Majella: Is there a rationale for using both co-careldopa and co-beneldopa in the same patient? Also what is the minimum effective dose of carbidopa?

Janine's answer:

I think it is good clinical practice to prescribe the same DOPA decarboxylase inhibitor to a patient when giving separate doses of levodopa. Obviously if there are supply issues or a dispersible formulation is required, then a switch from carbidopa to benserazide may be unavoidable.

Studies show that peripheral enzyme DOPA decarboxylase is fully inhibited (saturated) by carbidopa at doses between 70 and 100mg a day. Patients receiving less than this are more likely to experience nausea and vomiting.


Rhian: How does Sinemet work in a patient with asymmetrical parkinsonian syndrome who has no signs of neurodegeneration but exhibits symptoms akin to Parkinson's?

Janine's answer:

Most people with forms of parkinsonism other than Parkinson's usually do not respond, or respond less well, to Parkinson's drugs such as Sinemet. However paradoxically some will show a good response and the reason for this is unknown.


Khaled: I have a 77-year-old patient who is currently taking Madopar but is still having disabling tremors and is not tolerating the side effects of anticholinergic drugs. Could Inderal LA be considered?

Janine's answer:

Inderal LA can be very effective if a beta blocker is not contraindicated, particularly if there is a combination of essential tremor with anxiety as well as a Parkinson's tremor.


Deb: When withdrawing dopamine agonists in response to impulsive and compulsive behaviour, is it best to withdraw it completely or continue the patient on a small dose?

Janine's answer:

I would slowly reduce the dose of dopamine agonist with a view to discontinuing it as soon as is feasible.

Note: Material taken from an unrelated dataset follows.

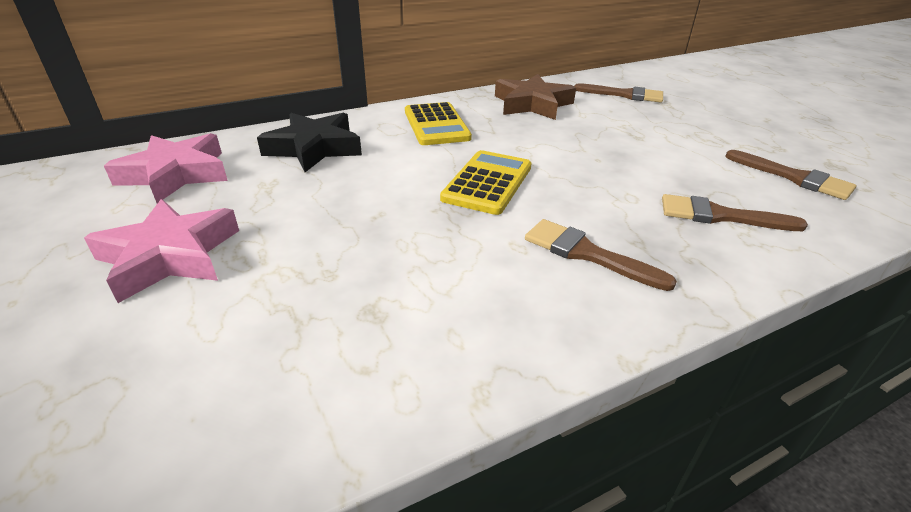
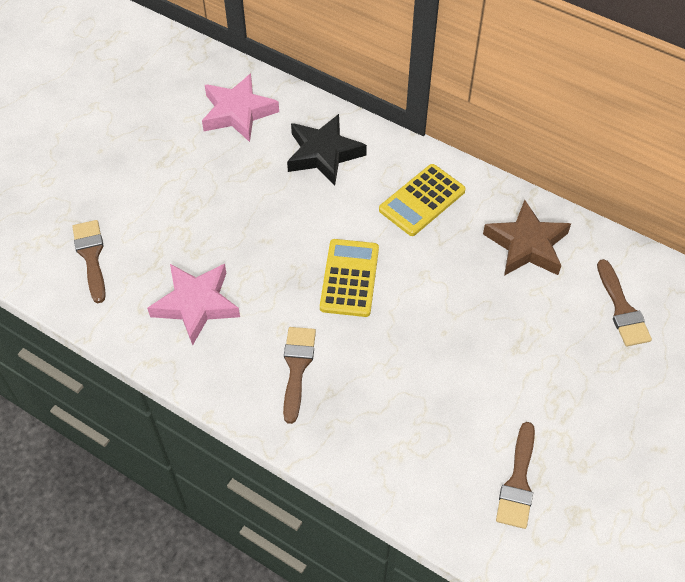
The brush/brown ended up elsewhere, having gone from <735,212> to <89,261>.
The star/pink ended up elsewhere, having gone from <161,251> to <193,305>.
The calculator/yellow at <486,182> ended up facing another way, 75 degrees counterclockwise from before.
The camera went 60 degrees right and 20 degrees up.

Lee: Would you recommend quetiapine or rivastigmine for controlling confusion, hallucinations and paranoia?

Janine's answer:

I have found low doses of quetiapine very effective in controlling these symptoms. 


Elinor: Is there anything that can be done about significant drowsiness as a side effect of Stalevo?

Janine's answer:

The problem with adding entacapone to levodopa is that it enhances the therapeutic effects as well as the side effects of the levodopa.

As Parkinson's progresses and the medications are increased, daytime sleepiness can become a difficult problem to manage. Entacapone can exacerbate this problem and so the risk/benefit of using the combination tablet of Stalevo has to be assessed on an individual patient basis.